* start *

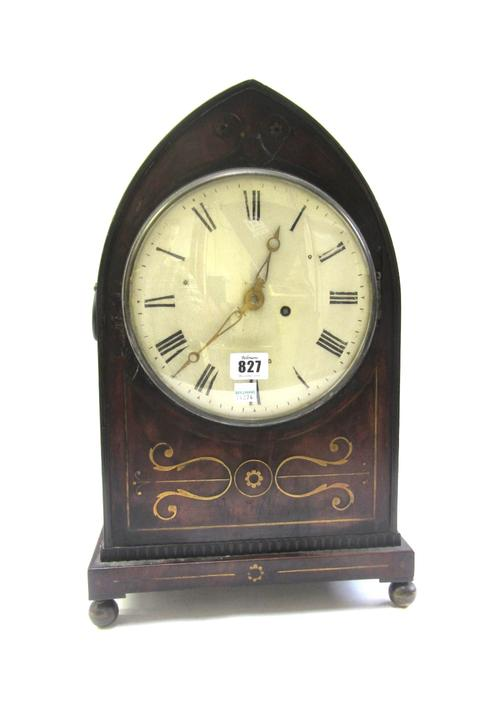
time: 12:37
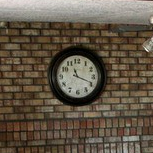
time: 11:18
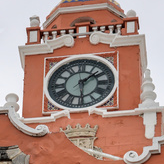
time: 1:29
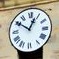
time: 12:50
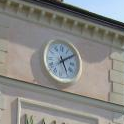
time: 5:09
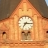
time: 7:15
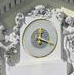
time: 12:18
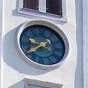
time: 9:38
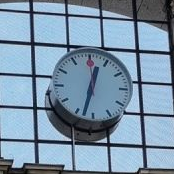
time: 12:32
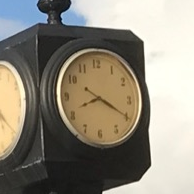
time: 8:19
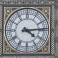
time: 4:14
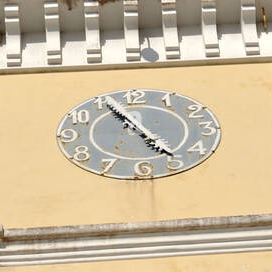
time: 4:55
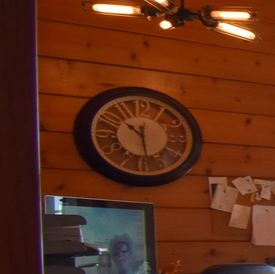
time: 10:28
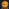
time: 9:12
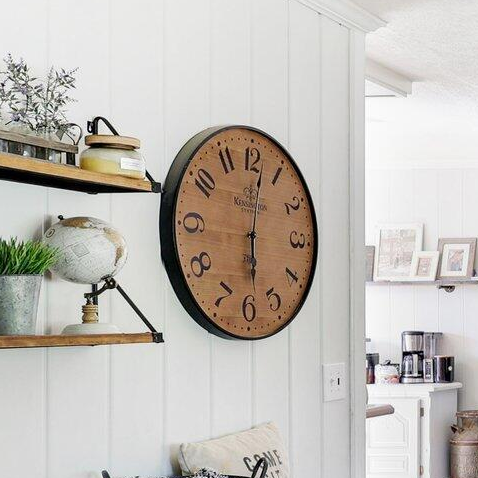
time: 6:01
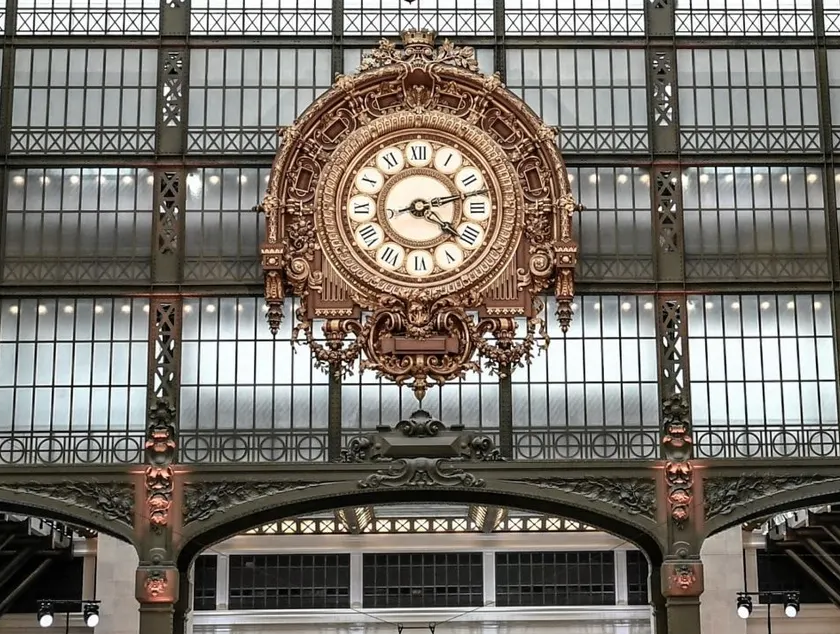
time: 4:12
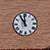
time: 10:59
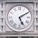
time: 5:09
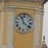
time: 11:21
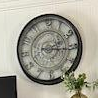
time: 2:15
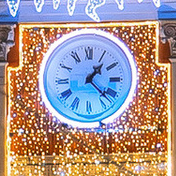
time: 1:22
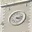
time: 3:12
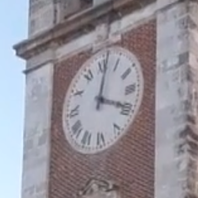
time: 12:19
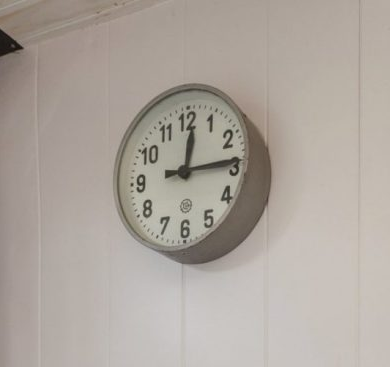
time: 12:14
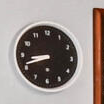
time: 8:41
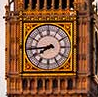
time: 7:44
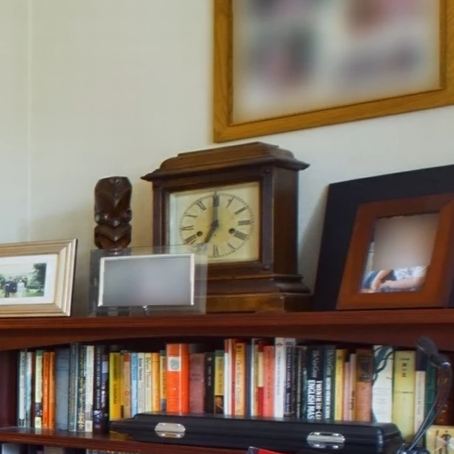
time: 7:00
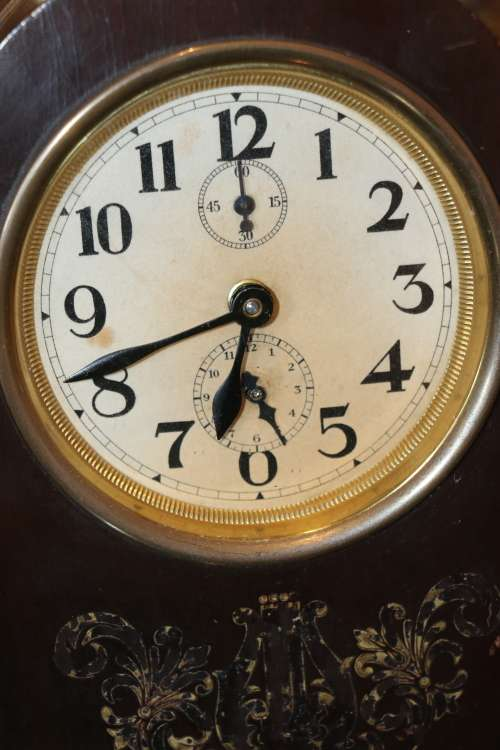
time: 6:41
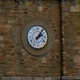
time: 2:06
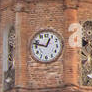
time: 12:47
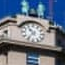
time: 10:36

* end *

TASK DESCRIPTION: Swap "time" for "reads" throughout the items above and give all their lines again, changing nothing else. Leave the pictures out of your answer.

RESPONSE:
reads: 12:37
reads: 11:18
reads: 1:29
reads: 12:50
reads: 5:09
reads: 7:15
reads: 12:18
reads: 9:38
reads: 12:32
reads: 8:19
reads: 4:14
reads: 4:55
reads: 10:28
reads: 9:12
reads: 6:01
reads: 4:12
reads: 10:59
reads: 5:09
reads: 11:21
reads: 2:15
reads: 1:22
reads: 3:12
reads: 12:19
reads: 12:14
reads: 8:41
reads: 7:44
reads: 7:00
reads: 6:41
reads: 2:06
reads: 12:47
reads: 10:36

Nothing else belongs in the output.